Chief executive Andrew Heath said the Surrey-based company had moved quickly to support customers in new ways and at a lower cost. He adds: “As a result, our profit drop-through impact was limited and cash conversion was strong, such that we strengthened our balance sheet and liquidity position in the first half.
“This has enabled us to reinstate our dividend, restore salaries and bring people back to work, where appropriate.”
Ground engineering firm Keller Group (LSE:KLR), which has maintained or increased its dividend every year since flotation in 1994, also said today it would decide on its interim pay-out later in the year.
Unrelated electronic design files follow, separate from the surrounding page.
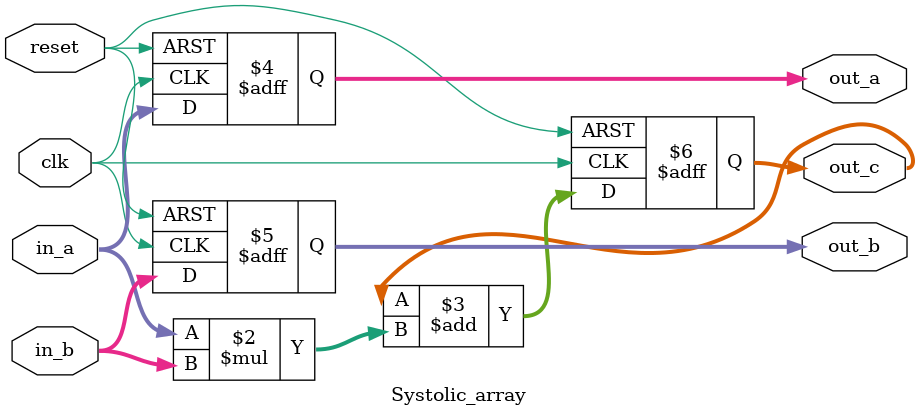
<source format=v>
module Systolic_array (
    input clk, reset,
    input [7:0] in_a, in_b,
    output reg [7:0] out_a, out_b,
    output reg [16:0] out_c
);

    always @(posedge clk or posedge reset) 
		begin
			if (reset) begin
				out_a <= 8'b0;
				out_b <= 8'b0;
				out_c <= 17'b0;
        end
			else 
				begin
					out_c <= out_c + (in_a * in_b);
					out_a <= in_a;
					out_b <= in_b;
				end
			end
endmodule

</source>
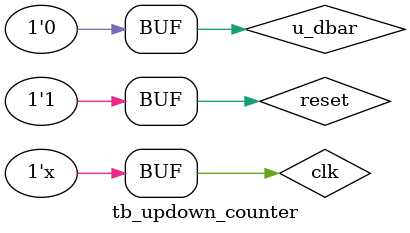
<source format=v>
`timescale 1ns / 1ps


module tb_updown_counter();
    parameter N=4;
    reg clk, reset, u_dbar;
    wire [N-1:0] q;
    
    updown_counter u_updown_counter(.clk (clk), .reset (reset), 
        .u_dbar (u_dbar), .q (q));
    
    always #5 clk = ~clk;
    
    initial begin
        clk = 0; reset = 1; u_dbar = 1; #20;
        reset = 0; #160;
        u_dbar = 0; #16;
        reset = 1;
    end    
       
endmodule

</source>
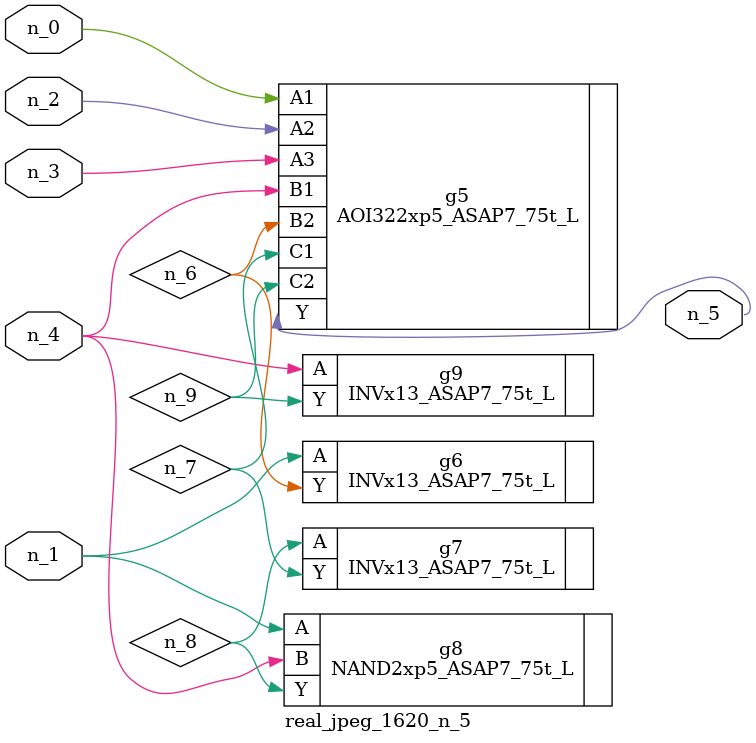
<source format=v>
module real_jpeg_1620_n_5 (n_4, n_0, n_1, n_2, n_3, n_5);

input n_4;
input n_0;
input n_1;
input n_2;
input n_3;

output n_5;

wire n_8;
wire n_6;
wire n_7;
wire n_9;

AOI322xp5_ASAP7_75t_L g5 ( 
.A1(n_0),
.A2(n_2),
.A3(n_3),
.B1(n_4),
.B2(n_6),
.C1(n_7),
.C2(n_9),
.Y(n_5)
);

INVx13_ASAP7_75t_L g6 ( 
.A(n_1),
.Y(n_6)
);

NAND2xp5_ASAP7_75t_L g8 ( 
.A(n_1),
.B(n_4),
.Y(n_8)
);

INVx13_ASAP7_75t_L g9 ( 
.A(n_4),
.Y(n_9)
);

INVx13_ASAP7_75t_L g7 ( 
.A(n_8),
.Y(n_7)
);


endmodule
</source>
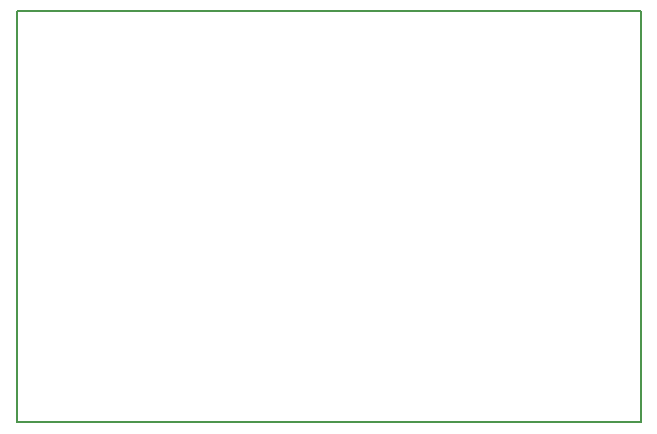
<source format=gbo>
G04 MADE WITH FRITZING*
G04 WWW.FRITZING.ORG*
G04 DOUBLE SIDED*
G04 HOLES PLATED*
G04 CONTOUR ON CENTER OF CONTOUR VECTOR*
%ASAXBY*%
%FSLAX23Y23*%
%MOIN*%
%OFA0B0*%
%SFA1.0B1.0*%
%ADD10R,2.086610X1.377950X2.070610X1.361950*%
%ADD11C,0.008000*%
%LNSILK0*%
G90*
G70*
G54D11*
X4Y1374D02*
X2083Y1374D01*
X2083Y4D01*
X4Y4D01*
X4Y1374D01*
D02*
G04 End of Silk0*
M02*
</source>
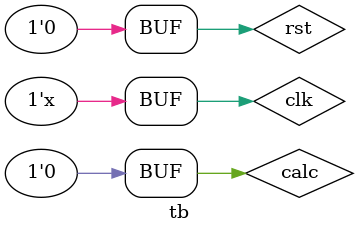
<source format=sv>

module tb();
logic clk = 1;
logic rst = 1;
always #1 clk <= ~clk;
parameter W = 8;   
logic calc, rdy;

logic [W-1:0] a, b;
logic [2*W-1:0] q;

initial begin
  calc = 0;
  #50
  rst = 0;
  #50
  calc = 1;
  #2
  calc = 0;
end

mult #(
  .W (W)
)
dut (
  .clk      (clk),
  .rst      (rst),
  .calc     (calc),
  .a        (8'd255),
  .b        (8'd255),
  .q        (),
  .rdy      ()
);

endmodule

</source>
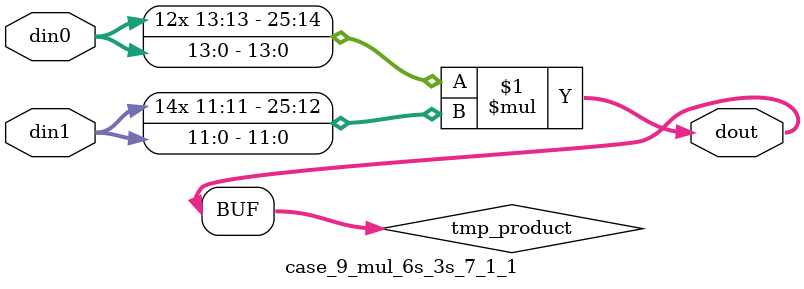
<source format=v>

`timescale 1 ns / 1 ps

 module case_9_mul_6s_3s_7_1_1(din0, din1, dout);
parameter ID = 1;
parameter NUM_STAGE = 0;
parameter din0_WIDTH = 14;
parameter din1_WIDTH = 12;
parameter dout_WIDTH = 26;

input [din0_WIDTH - 1 : 0] din0; 
input [din1_WIDTH - 1 : 0] din1; 
output [dout_WIDTH - 1 : 0] dout;

wire signed [dout_WIDTH - 1 : 0] tmp_product;



























assign tmp_product = $signed(din0) * $signed(din1);








assign dout = tmp_product;





















endmodule

</source>
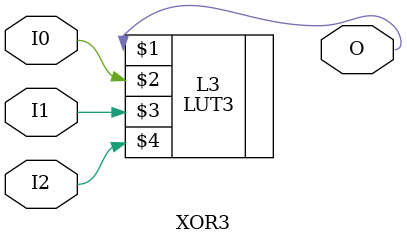
<source format=v>


`timescale  1 ps / 1 ps


module XOR3 (O, I0, I1, I2);

    output O;

    input  I0, I1, I2;

    LUT3 #(.INIT(8'h96)) L3 (O, I0, I1, I2);

endmodule

</source>
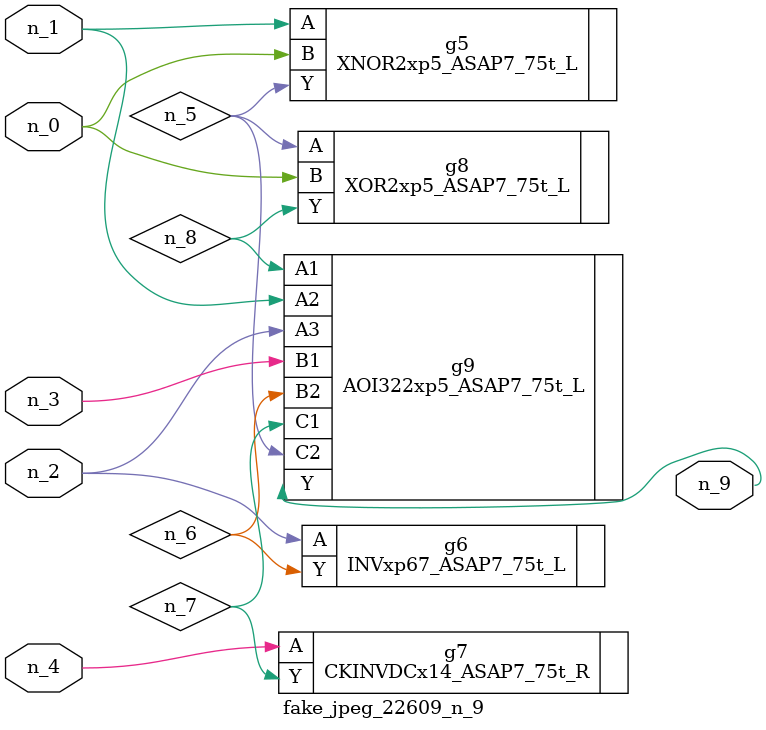
<source format=v>
module fake_jpeg_22609_n_9 (n_3, n_2, n_1, n_0, n_4, n_9);

input n_3;
input n_2;
input n_1;
input n_0;
input n_4;

output n_9;

wire n_8;
wire n_6;
wire n_5;
wire n_7;

XNOR2xp5_ASAP7_75t_L g5 ( 
.A(n_1),
.B(n_0),
.Y(n_5)
);

INVxp67_ASAP7_75t_L g6 ( 
.A(n_2),
.Y(n_6)
);

CKINVDCx14_ASAP7_75t_R g7 ( 
.A(n_4),
.Y(n_7)
);

XOR2xp5_ASAP7_75t_L g8 ( 
.A(n_5),
.B(n_0),
.Y(n_8)
);

AOI322xp5_ASAP7_75t_L g9 ( 
.A1(n_8),
.A2(n_1),
.A3(n_2),
.B1(n_3),
.B2(n_6),
.C1(n_7),
.C2(n_5),
.Y(n_9)
);


endmodule
</source>
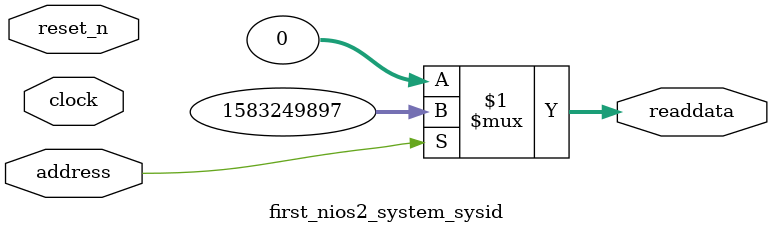
<source format=v>



// synthesis translate_off
`timescale 1ns / 1ps
// synthesis translate_on

// turn off superfluous verilog processor warnings 
// altera message_level Level1 
// altera message_off 10034 10035 10036 10037 10230 10240 10030 

module first_nios2_system_sysid (
               // inputs:
                address,
                clock,
                reset_n,

               // outputs:
                readdata
             )
;

  output  [ 31: 0] readdata;
  input            address;
  input            clock;
  input            reset_n;

  wire    [ 31: 0] readdata;
  //control_slave, which is an e_avalon_slave
  assign readdata = address ? 1583249897 : 0;

endmodule



</source>
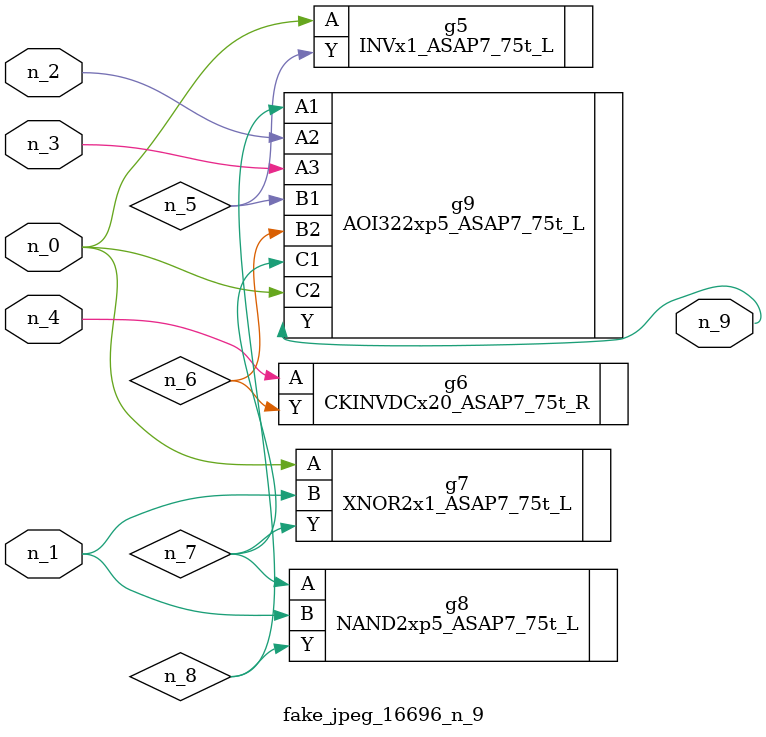
<source format=v>
module fake_jpeg_16696_n_9 (n_3, n_2, n_1, n_0, n_4, n_9);

input n_3;
input n_2;
input n_1;
input n_0;
input n_4;

output n_9;

wire n_8;
wire n_6;
wire n_5;
wire n_7;

INVx1_ASAP7_75t_L g5 ( 
.A(n_0),
.Y(n_5)
);

CKINVDCx20_ASAP7_75t_R g6 ( 
.A(n_4),
.Y(n_6)
);

XNOR2x1_ASAP7_75t_L g7 ( 
.A(n_0),
.B(n_1),
.Y(n_7)
);

NAND2xp5_ASAP7_75t_L g8 ( 
.A(n_7),
.B(n_1),
.Y(n_8)
);

AOI322xp5_ASAP7_75t_L g9 ( 
.A1(n_8),
.A2(n_2),
.A3(n_3),
.B1(n_5),
.B2(n_6),
.C1(n_7),
.C2(n_0),
.Y(n_9)
);


endmodule
</source>
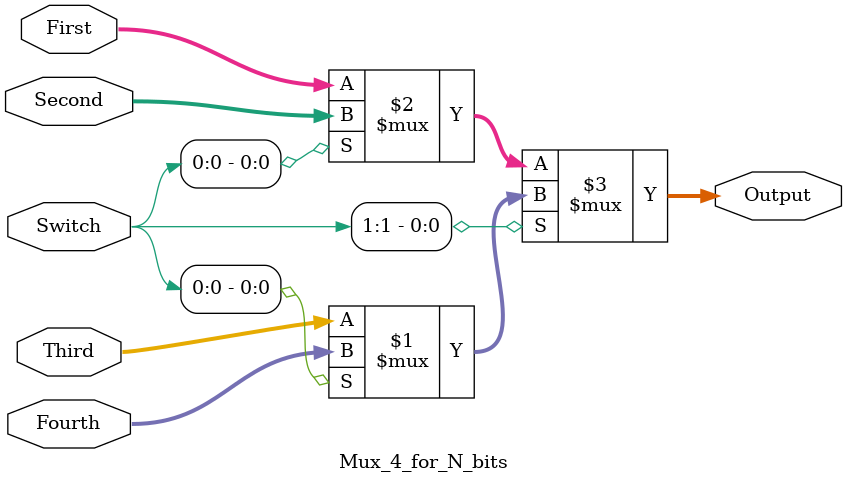
<source format=v>
module Mux_4_for_N_bits
	#(
		parameter 	Width = 4
 	)
  	(
	  	input	[Width	-1:0]		First			,
	  	input	[Width	-1:0]		Second			,
	  	input	[Width	-1:0]		Third			,
	  	input	[Width	-1:0]		Fourth			, 
	  
	  	input	[2		-1:0]		Switch			,
	  
	  	output	[Width	-1:0]		Output			
	);
  
  	assign Output = Switch[1] ? 	(Switch[0] ? 	Fourth : Third)
								:	(Switch[0] ? 	Second : First);
  
endmodule
</source>
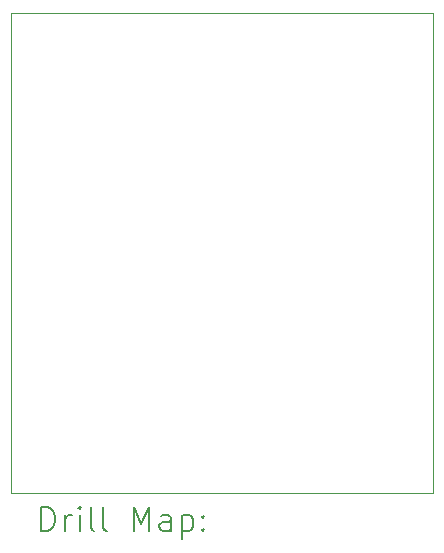
<source format=gbr>
%TF.GenerationSoftware,KiCad,Pcbnew,8.0.1*%
%TF.CreationDate,2024-05-28T10:15:20-03:00*%
%TF.ProjectId,ESP32C6-dev-board,45535033-3243-4362-9d64-65762d626f61,rev?*%
%TF.SameCoordinates,Original*%
%TF.FileFunction,Drillmap*%
%TF.FilePolarity,Positive*%
%FSLAX45Y45*%
G04 Gerber Fmt 4.5, Leading zero omitted, Abs format (unit mm)*
G04 Created by KiCad (PCBNEW 8.0.1) date 2024-05-28 10:15:20*
%MOMM*%
%LPD*%
G01*
G04 APERTURE LIST*
%ADD10C,0.100000*%
%ADD11C,0.200000*%
G04 APERTURE END LIST*
D10*
X12170000Y-7834000D02*
X15737800Y-7834000D01*
X15737800Y-11900000D01*
X12170000Y-11900000D01*
X12170000Y-7834000D01*
D11*
X12425777Y-12216484D02*
X12425777Y-12016484D01*
X12425777Y-12016484D02*
X12473396Y-12016484D01*
X12473396Y-12016484D02*
X12501967Y-12026008D01*
X12501967Y-12026008D02*
X12521015Y-12045055D01*
X12521015Y-12045055D02*
X12530539Y-12064103D01*
X12530539Y-12064103D02*
X12540062Y-12102198D01*
X12540062Y-12102198D02*
X12540062Y-12130769D01*
X12540062Y-12130769D02*
X12530539Y-12168865D01*
X12530539Y-12168865D02*
X12521015Y-12187912D01*
X12521015Y-12187912D02*
X12501967Y-12206960D01*
X12501967Y-12206960D02*
X12473396Y-12216484D01*
X12473396Y-12216484D02*
X12425777Y-12216484D01*
X12625777Y-12216484D02*
X12625777Y-12083150D01*
X12625777Y-12121246D02*
X12635301Y-12102198D01*
X12635301Y-12102198D02*
X12644824Y-12092674D01*
X12644824Y-12092674D02*
X12663872Y-12083150D01*
X12663872Y-12083150D02*
X12682920Y-12083150D01*
X12749586Y-12216484D02*
X12749586Y-12083150D01*
X12749586Y-12016484D02*
X12740062Y-12026008D01*
X12740062Y-12026008D02*
X12749586Y-12035531D01*
X12749586Y-12035531D02*
X12759110Y-12026008D01*
X12759110Y-12026008D02*
X12749586Y-12016484D01*
X12749586Y-12016484D02*
X12749586Y-12035531D01*
X12873396Y-12216484D02*
X12854348Y-12206960D01*
X12854348Y-12206960D02*
X12844824Y-12187912D01*
X12844824Y-12187912D02*
X12844824Y-12016484D01*
X12978158Y-12216484D02*
X12959110Y-12206960D01*
X12959110Y-12206960D02*
X12949586Y-12187912D01*
X12949586Y-12187912D02*
X12949586Y-12016484D01*
X13206729Y-12216484D02*
X13206729Y-12016484D01*
X13206729Y-12016484D02*
X13273396Y-12159341D01*
X13273396Y-12159341D02*
X13340062Y-12016484D01*
X13340062Y-12016484D02*
X13340062Y-12216484D01*
X13521015Y-12216484D02*
X13521015Y-12111722D01*
X13521015Y-12111722D02*
X13511491Y-12092674D01*
X13511491Y-12092674D02*
X13492443Y-12083150D01*
X13492443Y-12083150D02*
X13454348Y-12083150D01*
X13454348Y-12083150D02*
X13435301Y-12092674D01*
X13521015Y-12206960D02*
X13501967Y-12216484D01*
X13501967Y-12216484D02*
X13454348Y-12216484D01*
X13454348Y-12216484D02*
X13435301Y-12206960D01*
X13435301Y-12206960D02*
X13425777Y-12187912D01*
X13425777Y-12187912D02*
X13425777Y-12168865D01*
X13425777Y-12168865D02*
X13435301Y-12149817D01*
X13435301Y-12149817D02*
X13454348Y-12140293D01*
X13454348Y-12140293D02*
X13501967Y-12140293D01*
X13501967Y-12140293D02*
X13521015Y-12130769D01*
X13616253Y-12083150D02*
X13616253Y-12283150D01*
X13616253Y-12092674D02*
X13635301Y-12083150D01*
X13635301Y-12083150D02*
X13673396Y-12083150D01*
X13673396Y-12083150D02*
X13692443Y-12092674D01*
X13692443Y-12092674D02*
X13701967Y-12102198D01*
X13701967Y-12102198D02*
X13711491Y-12121246D01*
X13711491Y-12121246D02*
X13711491Y-12178388D01*
X13711491Y-12178388D02*
X13701967Y-12197436D01*
X13701967Y-12197436D02*
X13692443Y-12206960D01*
X13692443Y-12206960D02*
X13673396Y-12216484D01*
X13673396Y-12216484D02*
X13635301Y-12216484D01*
X13635301Y-12216484D02*
X13616253Y-12206960D01*
X13797205Y-12197436D02*
X13806729Y-12206960D01*
X13806729Y-12206960D02*
X13797205Y-12216484D01*
X13797205Y-12216484D02*
X13787682Y-12206960D01*
X13787682Y-12206960D02*
X13797205Y-12197436D01*
X13797205Y-12197436D02*
X13797205Y-12216484D01*
X13797205Y-12092674D02*
X13806729Y-12102198D01*
X13806729Y-12102198D02*
X13797205Y-12111722D01*
X13797205Y-12111722D02*
X13787682Y-12102198D01*
X13787682Y-12102198D02*
X13797205Y-12092674D01*
X13797205Y-12092674D02*
X13797205Y-12111722D01*
M02*

</source>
At this stage, it remains cautiously optimistic about prospects after the company's order book held steady at £1 billion and half-year underlying profits rose 20% to £47.9 million. Keller is due to pay a dividend of 23.3p a share from 2019 trading on August 21.
In other dividend news, the AIM-listed fuel, feed and food distributor NWF (LSE:NWF) increased its full-year pay-out by 4.5% to 6.9p a share after a better-than-expected performance in the year to May 31. It was helped by a dramatic fall in the oil price and an increase in demand for heating oil from domestic customers during the lockdown.